Suggestion - On Screen Keyboards
For any course involving two different alphabets, we should really offer an on-screen keyboard in those alphabets.
I've only dabbled in the Russian course and was put-off by the input of Cyrillic (not the fact of Cyrillic). I've had a quick go at Hebrew and the only way I could type in Hebrew was to get an answer wrong, copy the suggested answer and paste it in.
I know that it's possible to fiddle about and change keyboard settings etc, but we shouldn't really have to do that. A simple optional onscreen keyboard set-up similarly to the lists of accented characters (in the languages that have them) would be very welcome.
Even if this doesn't happen, I am planning to try the Russian again in the future (when I'm happy with Polish - which will probably be in about 20 years), but solely on my phone as it's a lot simpler to change the keyboard on there (as the symbols change as well as the behind the scenes stuff - on the PC, the keyboard is still in Roman script and in QWERTY layout whatever settings I apply).

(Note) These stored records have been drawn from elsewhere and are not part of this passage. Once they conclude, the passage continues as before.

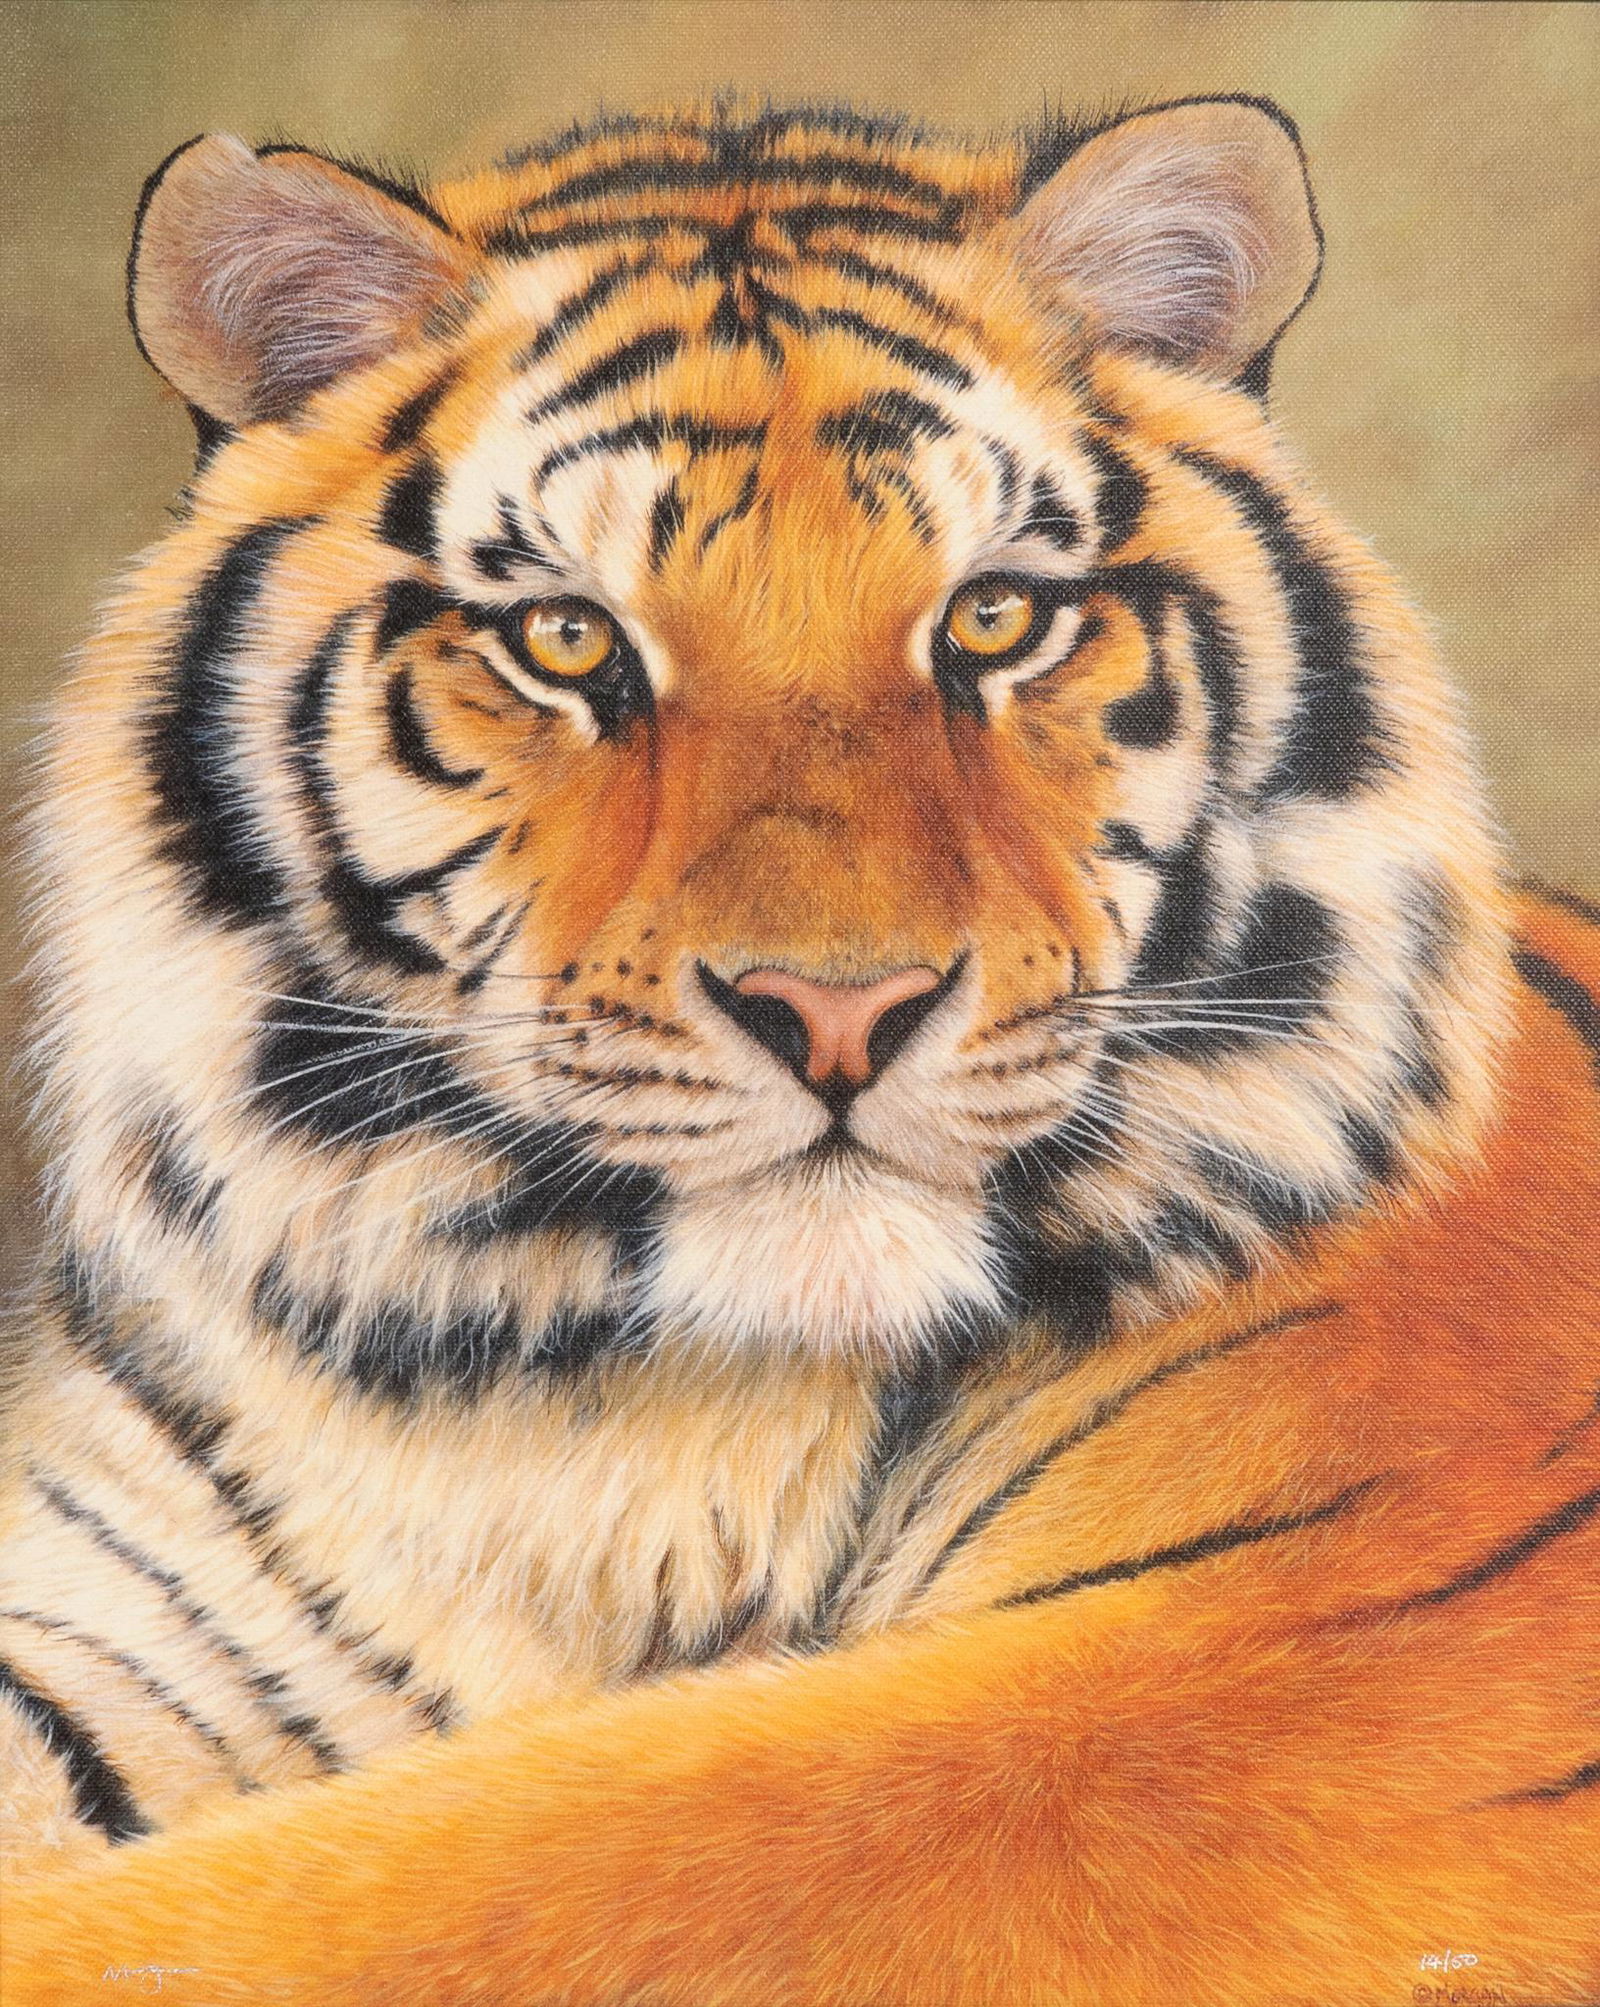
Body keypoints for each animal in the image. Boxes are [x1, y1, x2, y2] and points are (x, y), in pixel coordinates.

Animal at [2, 91, 1597, 2007]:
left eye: (995, 617)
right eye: (567, 637)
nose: (838, 1011)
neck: (595, 1420)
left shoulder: (1281, 1656)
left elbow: (509, 1873)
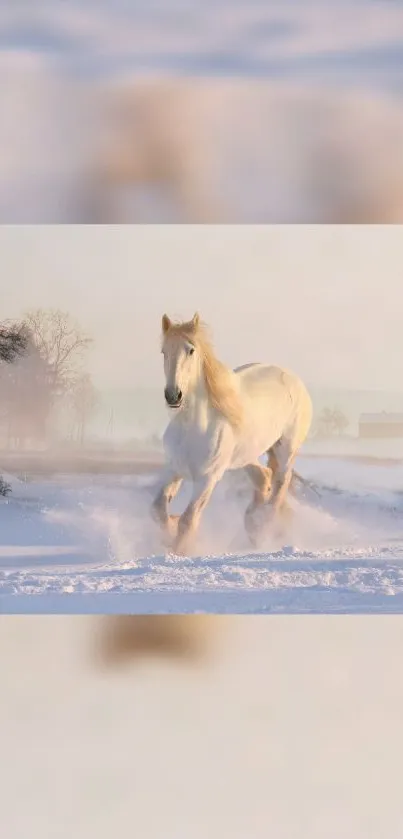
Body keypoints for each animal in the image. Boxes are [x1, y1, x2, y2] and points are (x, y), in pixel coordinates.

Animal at [152, 312, 312, 556]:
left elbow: (188, 520)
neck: (193, 428)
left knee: (279, 485)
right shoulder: (174, 469)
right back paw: (253, 523)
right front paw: (170, 529)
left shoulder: (207, 478)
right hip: (246, 456)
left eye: (191, 350)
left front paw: (178, 551)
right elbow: (158, 510)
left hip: (286, 449)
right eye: (164, 351)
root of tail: (293, 378)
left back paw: (262, 526)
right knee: (264, 477)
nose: (173, 395)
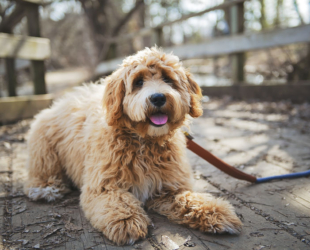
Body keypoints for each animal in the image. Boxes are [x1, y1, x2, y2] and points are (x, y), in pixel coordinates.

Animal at [24, 47, 242, 246]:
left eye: (168, 79)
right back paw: (45, 188)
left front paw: (216, 212)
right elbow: (117, 201)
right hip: (44, 148)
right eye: (138, 82)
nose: (158, 97)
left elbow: (190, 199)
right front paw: (126, 221)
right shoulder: (102, 187)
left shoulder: (167, 188)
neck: (144, 142)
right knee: (43, 170)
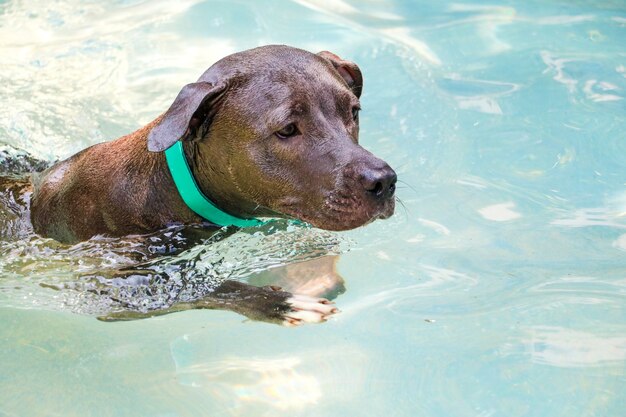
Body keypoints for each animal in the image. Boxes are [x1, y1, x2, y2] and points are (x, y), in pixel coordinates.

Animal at [7, 45, 394, 324]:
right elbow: (203, 288)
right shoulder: (118, 291)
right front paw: (280, 303)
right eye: (287, 129)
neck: (164, 186)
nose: (384, 180)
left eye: (354, 111)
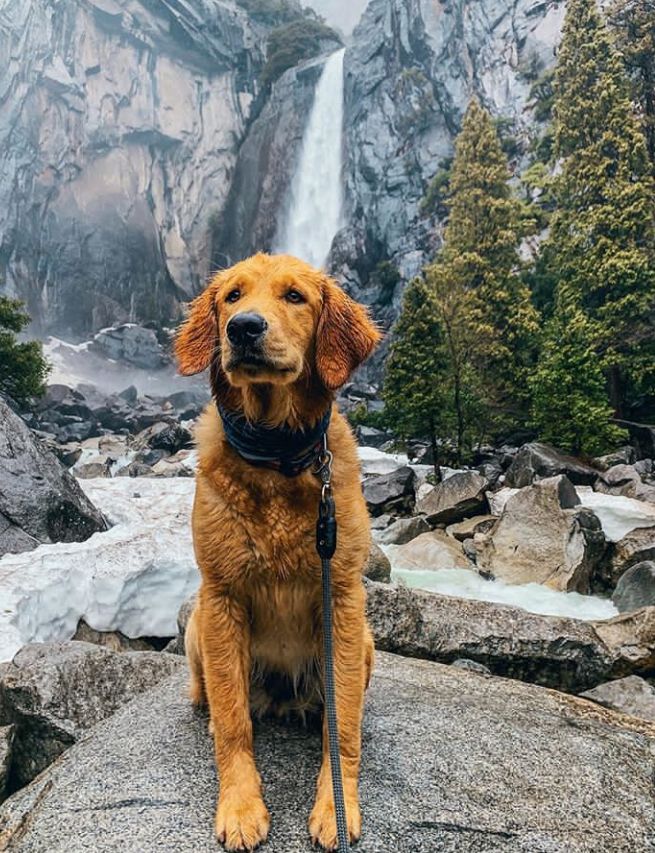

I'd even go so far as to say with the addition of many non-European languages that this would be essential rather than just a nice to have.
> I know that it's possible to fiddle about and change keyboard settings etc, but we shouldn't really have to do that.
"We shouldn't really have to do that . . . "? Why not? Millions of people are already getting along quite well on Duo doing just that. Keyboards are easy to load under the various operating systems that we consumers use. Do a search in the forum on keyboard and you'll find instructions. If you simply can't figure it out, re-post and ask for instructions.
Thanks, I've got it but a couple of places I know that were excited about the Hebrew are new to duolingo and wouldn't know where to look or that these boards exist. I'm helping the folks there find the resources to install Hebrew typing. I wonder how many people that's a hurdle that makes them quit.
> The fact it can be done like that does not mean it should be done like that.
Should? Obviously Duolingo does not agree. This subject has been raised countless times (did you make an attempt to look for such discussions?) and Duo has somehow not done what they "should." So you can stay on your high horse or try the workaround suggested. It's up to you.
> I can figure it out, I'm an IT professional.
Undoubtedly an IT professional can handle it, as millions of non-IT professionals already have.
> Also, the physical keyboard does not match the software keyboard.
Use your IT professional brain. Try installing whichever keyboard you need, then print out all the rows of the keyboard to use as a reference until you master the new layout. Print this either onto paper or into a file that you can popup yourself in a separate window, .
And/or learn how to touch type on the new keyboard. There are great free resources for this. keybr.com is super, as you can upload your own texts to practice on, and klavaro is nice, as you can download the program to your computer to use offline. Or just use a text file on your computer, as outlined in my comment on this thread, which describes pretty much the same tack as klavaro takes.
Best of success. However you go about this, learning to touchtype on a foreign language keyboard will be useful anywhere you use such a keyboard, not just on Duo.
Hi! German course have few German specific letters displayed on-screen. For languages like Russian or Hebrew the full blown keyboard is needed. In my opinion, the best solution is physical keyboard and it is not too expensive. After all, you are learning the language to use it outside Duolingo and you will probably need a decent keyboard. While you are waiting for your new keyboard to be delivered, you could help yourself with on screen keyboard your OS provides, as DuoFaber suggests.